Opposition groups want ElBaradei to form transitional government

Egyptian protesters have responded defiantly to a new wave of intimidation adopted by the Hosni Mubarak government, by mobilising in their thousands on Sunday at Cairo's Tahrir Square, and other parts of the country, including Alexandria and Suez.

By appointing a new Cabinet of established hardliners, including Ahmed Shafiq a former air force chief, and Omar Suleiman, the long serving intelligence head as Vice-President, Mr. Mubarak, the Egyptian President, on Saturday conveyed to the protesters that he was in no mood to relent.
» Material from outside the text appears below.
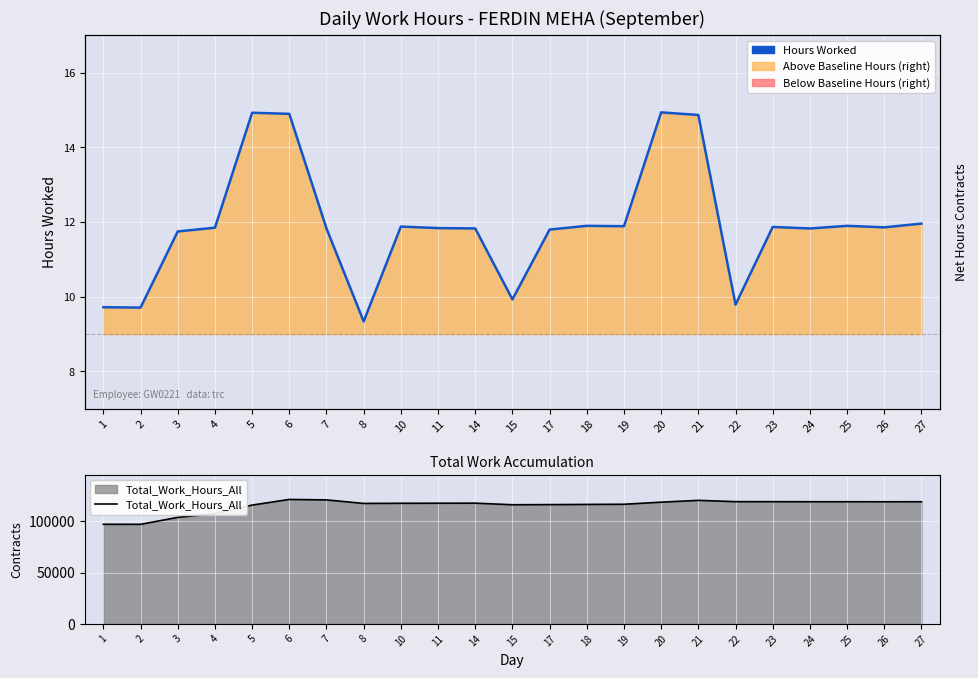

What is the value of the Total_Work_Hours_All point at the 7th from the left?

120985.7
But cracks in the establishment appeared to be widening on Sunday as local media is reporting that Mohamed Tantawi, Minister of Defence, has joined protesters at Tahrir Square. Mr. Tantawi is also Commander-in-Chief of the Egyptian Armed Forces. Hundreds of judges had earlier linked up with protesters at Tahrir Square in seeking Mr. Mubarak's resignation.

Later on Sunday, national opposition groups have proposed that reformist leader Mohamed ElBaradei form a transitional government, a statement issued by the Democratic Front Party said.

The statement added that after Mr. Mubarak's imminent departure, Mr. ElBaradei should head efforts to negotiate the next steps, such as devising an economic and social reforms policy, release of all detainees, and the lifting the 30-year emergency.

In efforts to unnerve the protesters, two F16s fighter jets nosily swooped low over Tahrir Square, but the people assembled did not disperse.

Meanwhile, organised looting, targeting residential colonies and repositories of Egyptian antiquity, has been violently unleashed among the ordinary citizenry. The Egyptian daily Al Masry Al Youm quoted opposition leader Ayman Nour, of the Ghad Party, as saying that his fellow party members had caught some of the hooligans, bearing Interior Ministry Identity cards on them.

The Egyptian Museum in Cairo's city centre was vandalised on Friday night by nine convicts. The prisoners tried to steal two mummies, but left them behind when they broke into pieces.”

The regime is trying to project the worst image possible to make it clear to the people that they have only one of two alternatives: the existing order or chaos,” Mr. Nour said.

Analysts say that support to lumpens is a well established tactic to divide the working poor and its supporters in the middle classes and the intelligentsia during an uprising.